Es decir, en el caso de las universidades públicas este requisito tiene la peculiaridad, en relación con otros contenidos en el borrador, de que ya existe en la LOU, por lo cual los plazos que concedería el decreto para cumplir con las condiciones que establece no le serían aplicables. Y dado que, como es bien sabido, son numerosas las universidades públicas en que desde hace algunos años se sobrepasa el 40 % de PDI temporal, se requieren acciones inmediatas que exceden de las que pueden adoptarse en un real decreto.
Los requisitos para la creación o reconocimiento y la autorización de inicio de actividades
Las universidades nuevas dispondrán (disposición transitoria 1ª) de cinco años para cumplir los requisitos establecidos en el borrador (el mismo plazo, por cierto, que tendrán las ya existentes para adaptarse a ellos), mientras que el texto es poco preciso en lo que respecta a qué condiciones deberán cumplir para poder iniciar las actividades.
Si en el momento de iniciar sus actividades la universidad no satisface en una proporción significativa los requisitos parece difícil que pueda cumplirlos una vez transcurrido el plazo fijado. Como no cuesta imaginar las alharacas a que puede dar lugar el hecho de revocar la autorización de inicio de las actividades académicas de una universidad que lleve ya años funcionando y los perjuicios que ello sin duda causará al estudiantado presente y pasado y al personal, vale más prevenir que curar. Por lo cual, más que confiar en una actuación ex post y, por supuesto, sin renunciar a ella cuando corresponda, sería preferible no autorizar el inicio de actividad de la universidad si esta no cumple ya unas condiciones mínimas que deberían fijarse en el propio decreto.
Los centros adscritos
Los centros adscritos tienen una visibilidad variable, pero su peso en el sistema universitario, aunque relativamente pequeño, no es baladí. En el curso 2019-2020 hubo 166 centros docentes adscritos, de los que 148 lo estaban a universidades públicas, con más de 82.000 estudiantes de grado y máster.
No se trata ahora de discutir si en 1983, cuando se aprobó la LRU, fue o no un acierto mantener sine die la figura de centro adscrito. En cualquier caso, a estas alturas valdría la pena hacer un balance de pros y contras, para los centros adscritos y para las universidades a que se adscriben, de su relación mutua.
Por lo pronto, ahora, con tantas universidades públicas y privadas, podría considerarse razonable que las universidades públicas adscribieran solo centros públicos. Pero esto no bastaría para evitar el hecho, que me parece indeseable a todas luces, de que centros creados por una universidad pública, y que por consiguiente son públicos, aunque operen en el marco del derecho privado, estén adscritos a la misma universidad que los ha creado y que en ellos se impartan enseñanzas oficiales a precios privados, ya que tales centros no están sujetos al régimen de precios que rige en las universidades públicas.

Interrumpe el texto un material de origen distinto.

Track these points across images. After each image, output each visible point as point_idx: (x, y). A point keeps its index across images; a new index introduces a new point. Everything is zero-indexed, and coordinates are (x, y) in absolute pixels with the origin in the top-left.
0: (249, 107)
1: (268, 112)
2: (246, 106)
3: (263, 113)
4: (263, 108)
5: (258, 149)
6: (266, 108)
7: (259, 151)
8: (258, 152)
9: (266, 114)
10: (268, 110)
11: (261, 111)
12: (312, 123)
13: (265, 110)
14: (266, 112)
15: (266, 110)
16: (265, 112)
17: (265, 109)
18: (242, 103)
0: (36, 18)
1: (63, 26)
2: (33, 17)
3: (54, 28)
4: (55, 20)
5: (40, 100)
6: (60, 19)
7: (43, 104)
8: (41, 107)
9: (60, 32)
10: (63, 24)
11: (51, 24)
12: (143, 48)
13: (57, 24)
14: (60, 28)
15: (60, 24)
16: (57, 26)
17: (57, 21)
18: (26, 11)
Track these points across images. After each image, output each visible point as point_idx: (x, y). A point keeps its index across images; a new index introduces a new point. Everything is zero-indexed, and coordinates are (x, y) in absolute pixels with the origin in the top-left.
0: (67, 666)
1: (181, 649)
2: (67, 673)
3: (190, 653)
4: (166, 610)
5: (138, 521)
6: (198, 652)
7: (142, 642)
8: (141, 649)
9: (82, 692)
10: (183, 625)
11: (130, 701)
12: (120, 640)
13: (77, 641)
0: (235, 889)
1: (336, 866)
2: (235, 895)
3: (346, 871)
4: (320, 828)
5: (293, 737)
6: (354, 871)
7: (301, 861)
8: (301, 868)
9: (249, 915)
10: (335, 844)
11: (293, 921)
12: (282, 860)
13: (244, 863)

Por supuesto, un decreto no puede suprimir, como a mi parecer sería conveniente, la figura de la adscripción de centros, pero ello conduce a un callejón que parece de difícil salida: los requisitos más relevantes sobre docencia que el decreto establece para crear o autorizar universidades no son obviamente de aplicación a un centro, por lo cual a este el borrador solo le impone, a través del convenio de adscripción, condiciones sobre las características del profesorado y el número de estudiantes en títulos de formación permanente en relación con el correspondiente a títulos oficiales. En lo que respecta a la investigación, el borrador dice únicamente que el convenio de adscripción deberá incluir “la planificación del desarrollo de la actividad de investigación de su personal docente e investigador”.

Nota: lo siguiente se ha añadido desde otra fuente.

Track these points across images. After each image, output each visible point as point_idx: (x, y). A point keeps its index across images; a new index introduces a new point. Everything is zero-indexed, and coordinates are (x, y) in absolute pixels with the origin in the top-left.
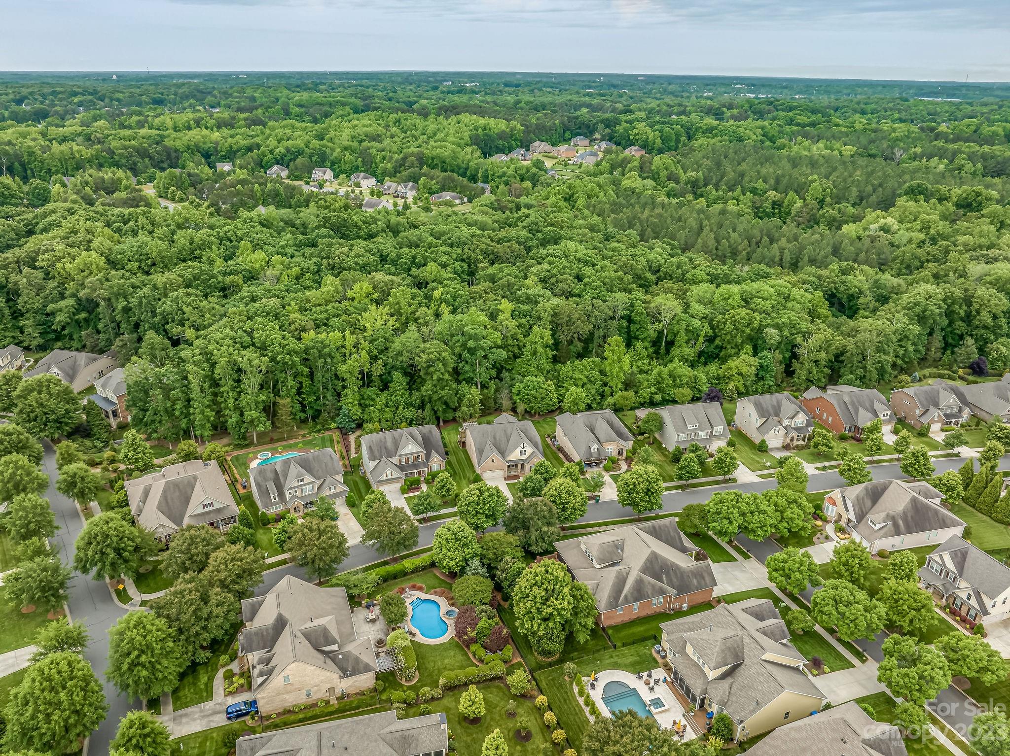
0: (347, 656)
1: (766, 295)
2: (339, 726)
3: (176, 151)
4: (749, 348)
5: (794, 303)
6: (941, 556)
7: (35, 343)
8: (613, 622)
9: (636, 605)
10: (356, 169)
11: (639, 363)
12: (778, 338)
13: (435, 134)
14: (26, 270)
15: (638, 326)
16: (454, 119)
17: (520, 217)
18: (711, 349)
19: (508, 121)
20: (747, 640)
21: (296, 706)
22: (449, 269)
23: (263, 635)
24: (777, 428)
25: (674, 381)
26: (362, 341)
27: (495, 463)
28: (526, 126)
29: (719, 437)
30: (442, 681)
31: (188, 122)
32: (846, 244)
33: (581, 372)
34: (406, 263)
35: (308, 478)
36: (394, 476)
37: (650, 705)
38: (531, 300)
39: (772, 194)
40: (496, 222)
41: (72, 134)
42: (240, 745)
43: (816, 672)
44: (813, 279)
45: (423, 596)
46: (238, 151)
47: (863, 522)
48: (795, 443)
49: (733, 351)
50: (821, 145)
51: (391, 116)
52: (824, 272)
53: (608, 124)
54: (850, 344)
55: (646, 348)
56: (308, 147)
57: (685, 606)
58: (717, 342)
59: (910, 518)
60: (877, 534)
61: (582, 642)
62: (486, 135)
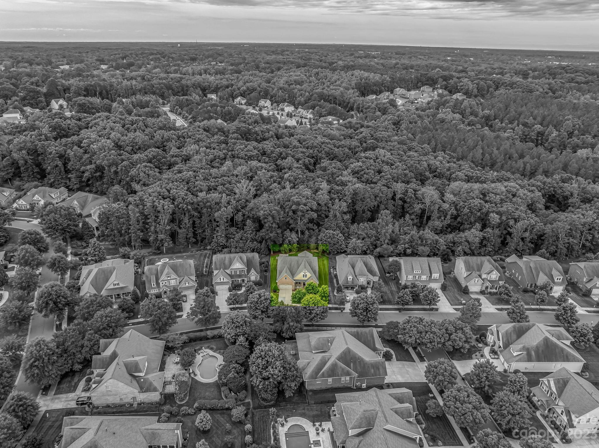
0: (146, 380)
1: (499, 191)
2: (116, 420)
3: (187, 86)
4: (478, 226)
5: (518, 199)
6: (549, 381)
7: (75, 187)
8: (314, 388)
9: (330, 380)
10: (284, 101)
11: (405, 229)
12: (498, 221)
13: (336, 82)
14: (75, 147)
15: (408, 205)
16: (350, 73)
17: (357, 133)
18: (455, 224)
19: (382, 75)
20: (380, 414)
21: (113, 404)
22: (300, 162)
23: (103, 361)
24: (477, 279)
25: (422, 242)
26: (232, 200)
27: (287, 280)
28: (393, 79)
29: (435, 281)
30: (196, 405)
31: (200, 70)
32: (573, 163)
33: (363, 230)
34: (275, 157)
35: (174, 276)
36: (225, 281)
37: (312, 444)
38: (343, 184)
39: (538, 127)
40: (343, 135)
41: (136, 76)
42: (65, 421)
43: (431, 444)
44: (539, 183)
45: (211, 353)
46: (221, 88)
47: (508, 349)
48: (489, 290)
49: (468, 226)
50: (588, 96)
51: (314, 70)
52: (549, 180)
53: (446, 79)
54: (548, 229)
55: (412, 220)
56: (259, 87)
57: (364, 386)
58: (459, 219)
59: (540, 351)
60: (514, 359)
61: (287, 396)
62: (366, 83)
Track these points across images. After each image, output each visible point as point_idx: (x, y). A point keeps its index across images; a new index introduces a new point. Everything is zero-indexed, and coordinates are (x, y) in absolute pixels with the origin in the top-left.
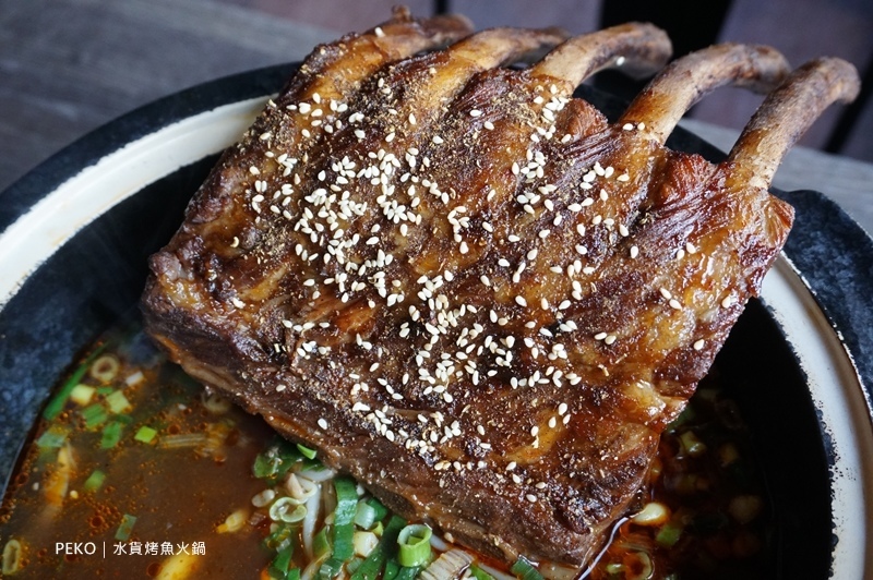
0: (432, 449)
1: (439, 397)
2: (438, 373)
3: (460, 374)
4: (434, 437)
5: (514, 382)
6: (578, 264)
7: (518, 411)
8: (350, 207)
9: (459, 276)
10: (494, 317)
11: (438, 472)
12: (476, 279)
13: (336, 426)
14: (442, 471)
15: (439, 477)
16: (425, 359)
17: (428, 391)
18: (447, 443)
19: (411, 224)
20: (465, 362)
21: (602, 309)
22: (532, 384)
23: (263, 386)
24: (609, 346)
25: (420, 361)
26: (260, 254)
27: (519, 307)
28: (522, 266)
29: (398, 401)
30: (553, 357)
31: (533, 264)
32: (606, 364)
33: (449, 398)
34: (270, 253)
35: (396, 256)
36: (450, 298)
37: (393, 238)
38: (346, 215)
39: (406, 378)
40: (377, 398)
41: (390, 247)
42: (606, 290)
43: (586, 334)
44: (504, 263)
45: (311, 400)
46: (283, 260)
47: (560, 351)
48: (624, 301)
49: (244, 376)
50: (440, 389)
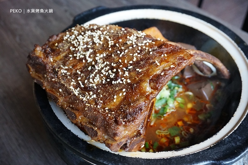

Con todo lo cual, según parece, volveríamos a la casilla de salida, o poco más. Algunas de las universidades a las que se revocara la autorización de actividad por no cumplir las condiciones mínimas establecidas en el decreto podrían adscribir sus centros, por separado o en bloque, a una universidad pública o privada y seguir como ni nada hubiera ocurrido. Alternativamente, podrían cambiar de razón social y solicitar una nueva autorización o intentar integrarse en otra universidad que pudiera acogerlas.
La formación permanente
Los programas docentes no oficiales adquieren en este borrador, que los engloba bajo la denominación de «formación permanente”, un relieve y una consistencia inusitados. Tal vez, por el hecho de que algunas universidades se dedican preferentemente a este tipo de formación, más rentable que la reglada precisamente porque no lo está.
Ya solo faltaba que en una disposición legislativa se refiriera a “los títulos de formación permanente con rango y denominación de ‘Máster’”, sin que, por otra parte, se defina condición alguna para alcanzar este rango, para que la confusión existente al respecto subiera unos cuantos grados.

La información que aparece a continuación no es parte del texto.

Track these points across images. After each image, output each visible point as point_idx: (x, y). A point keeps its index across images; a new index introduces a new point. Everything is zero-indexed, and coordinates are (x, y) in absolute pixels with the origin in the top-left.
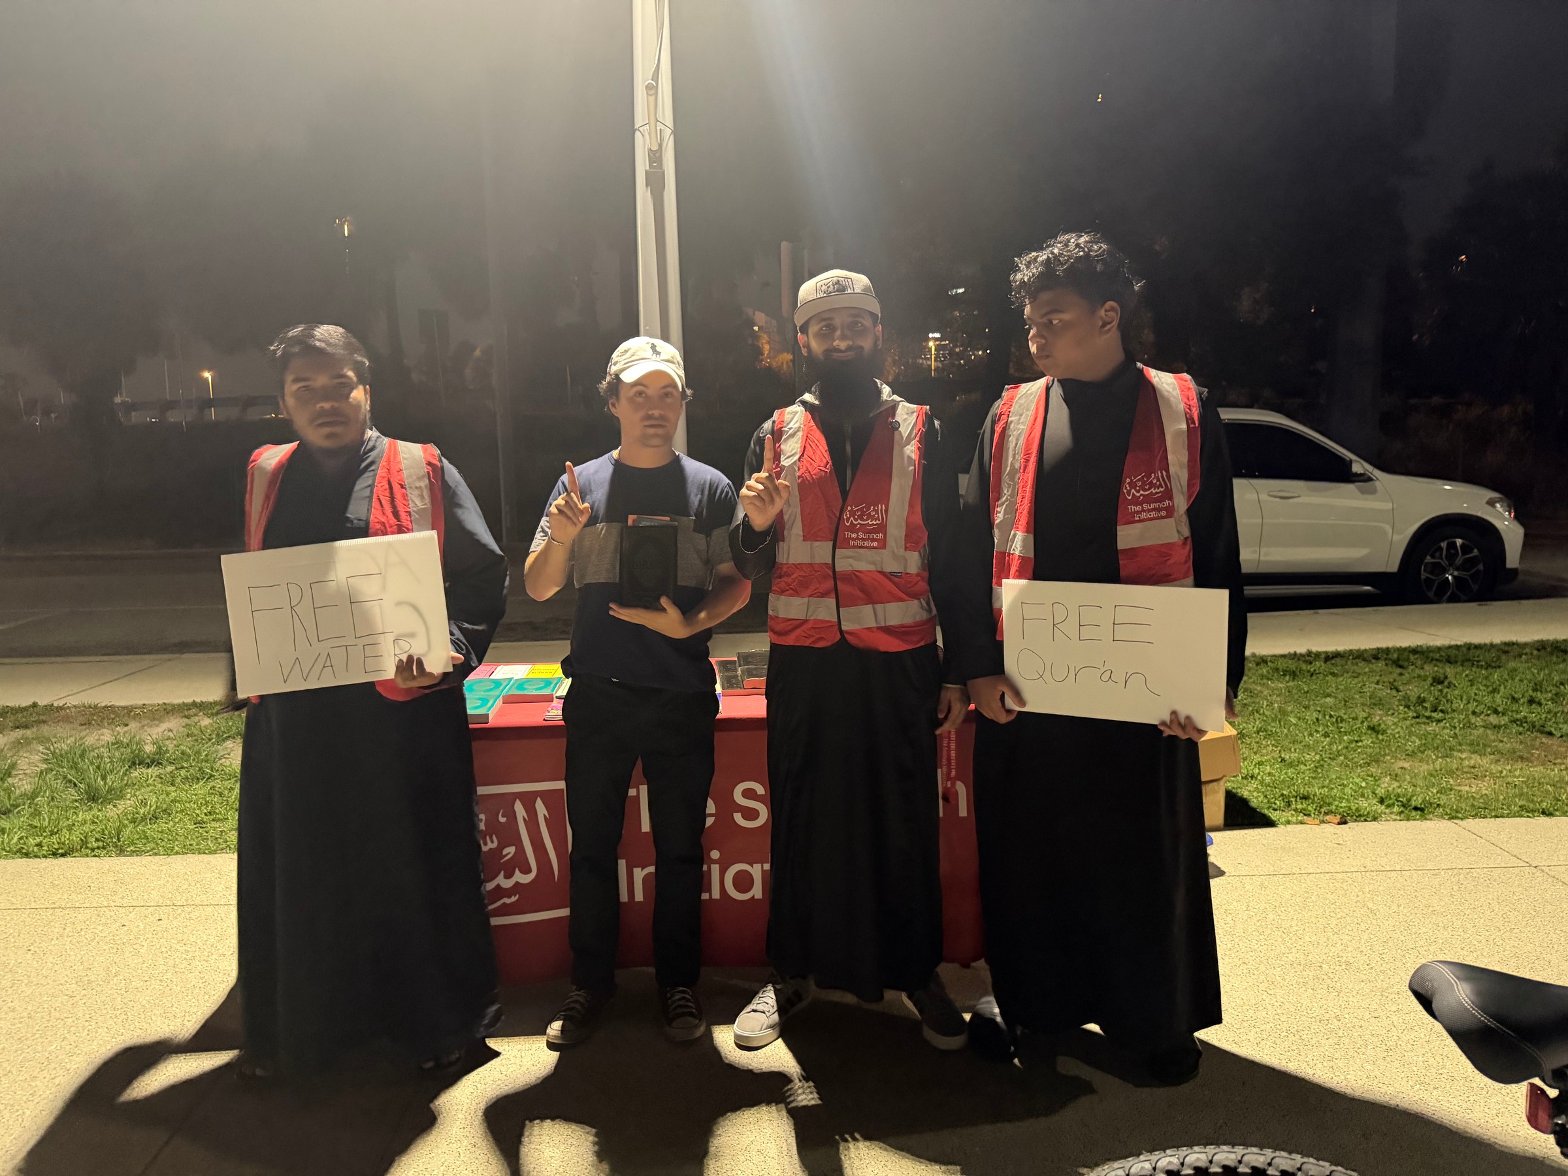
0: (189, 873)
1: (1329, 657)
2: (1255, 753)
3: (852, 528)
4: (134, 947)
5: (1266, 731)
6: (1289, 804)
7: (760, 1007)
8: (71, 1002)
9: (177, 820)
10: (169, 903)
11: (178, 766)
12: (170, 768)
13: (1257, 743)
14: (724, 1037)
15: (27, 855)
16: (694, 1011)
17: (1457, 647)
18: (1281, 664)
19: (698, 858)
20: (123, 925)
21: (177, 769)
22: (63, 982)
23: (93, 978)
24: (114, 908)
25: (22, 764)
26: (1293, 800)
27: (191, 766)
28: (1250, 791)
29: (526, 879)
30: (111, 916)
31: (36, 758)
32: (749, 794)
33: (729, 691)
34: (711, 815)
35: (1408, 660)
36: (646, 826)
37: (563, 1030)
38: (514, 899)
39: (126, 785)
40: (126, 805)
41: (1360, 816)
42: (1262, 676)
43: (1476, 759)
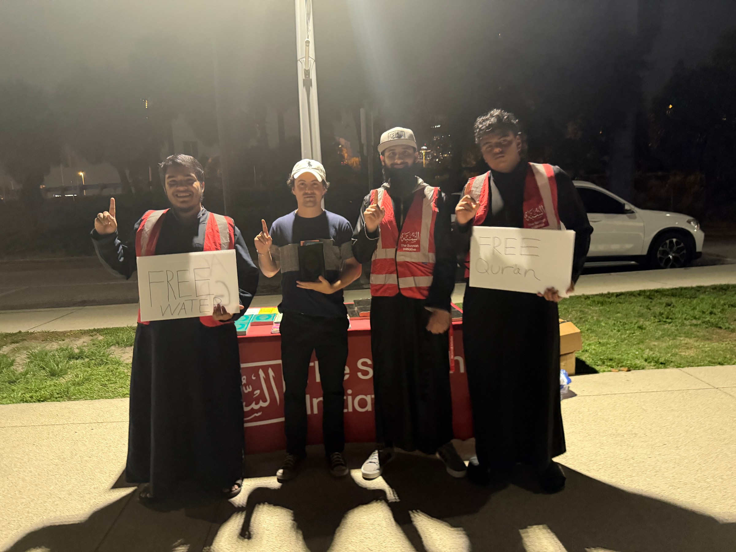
0: (102, 407)
1: (618, 295)
2: (587, 340)
3: (404, 242)
4: (82, 442)
5: (591, 329)
6: (604, 363)
7: (373, 461)
8: (57, 467)
9: (93, 384)
10: (95, 421)
11: (91, 359)
12: (87, 360)
13: (587, 335)
14: (357, 475)
15: (26, 402)
16: (343, 463)
17: (676, 289)
18: (596, 299)
19: (342, 393)
20: (76, 432)
21: (90, 360)
22: (52, 459)
23: (65, 457)
24: (70, 425)
25: (18, 360)
26: (605, 361)
27: (97, 359)
28: (586, 357)
29: (265, 405)
30: (69, 428)
31: (24, 356)
32: (364, 364)
33: (353, 318)
34: (347, 374)
35: (654, 295)
36: (318, 379)
37: (283, 473)
38: (259, 414)
39: (68, 368)
40: (69, 377)
41: (637, 367)
42: (588, 305)
43: (687, 340)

La LOU (DA 19ª) establece que “Sólo podrá utilizarse la denominación de universidad, o las propias de los centros, enseñanzas, títulos de carácter oficial y validez en todo el territorio nacional y órganos unipersonales de gobierno a que se refiere esta Ley, cuando hayan sido autorizadas o reconocidas de acuerdo con lo dispuesto en la misma. No podrán utilizarse aquellas otras denominaciones que, por su significado, puedan inducir a confusión con aquéllas”.
A este respecto, no parece dudoso que la coexistencia de la denominación de “máster universitario” con la de “máster” a secas puede inducir a confusión, máxime cuando los másteres-no universitarios pueden ser impartidos por las propias universidades, por las entidades parauniversitarias que puedan haber creado (bajo la figura jurídica de fundación u otras) o por otras entidades públicas o privadas, con la colaboración de una universidad o sin ella. El decreto, u otro a propósito, no debería consolidar estas denominaciones de difícil encaje en la ley, por así decirlo, sino regular de una vez por todas esta cuestión, sobreponiéndose a los muchos intereses creados al respecto.
En otro orden de cosas, el requisito de que el número de estudiantes de formación permanente no supere el doble del de estudiantes de enseñanzas oficiales, y sin entrar en si esta proporción es o no adecuada, es fácil de cumplir, salvo que el decreto incluya alguna cláusula apropiada al respecto, sin más que asignar la formación permanente a una entidad parauniversitaria.
Responsabilidades y consecuencias
Como es bien sabido, muchas disposiciones legales relativas a la universidad se incumplen con frecuencia variable sin que ello tenga consecuencia alguna, salvo para la calidad de las actividades académicas. Por ejemplo, el incumplimiento del límite de PDI temporal sobre la plantilla correspondiente se extiende a numerosas universidades de diversas comunidades autónomas, sin que ninguna autoridad académica o administrativa haya hecho nada, al parecer, para que no se llegara a este estado de cosas ni para corregirlo cuando ya ha alcanzado el estatus de hecho consumado.
Parece, pues, estrictamente necesario que el decreto defina las responsabilidades correspondientes a la ejecución de las medidas previstas en los casos de incumplimiento de las condiciones establecidas y, asimismo, las consecuencias que puedan derivarse por el hecho de no ejercer dichas responsabilidades.
Si no, lamentablemente, existe un alto riesgo de que el decreto se convierta, transcurridos cinco años desde su aprobación, en agua de borrajas.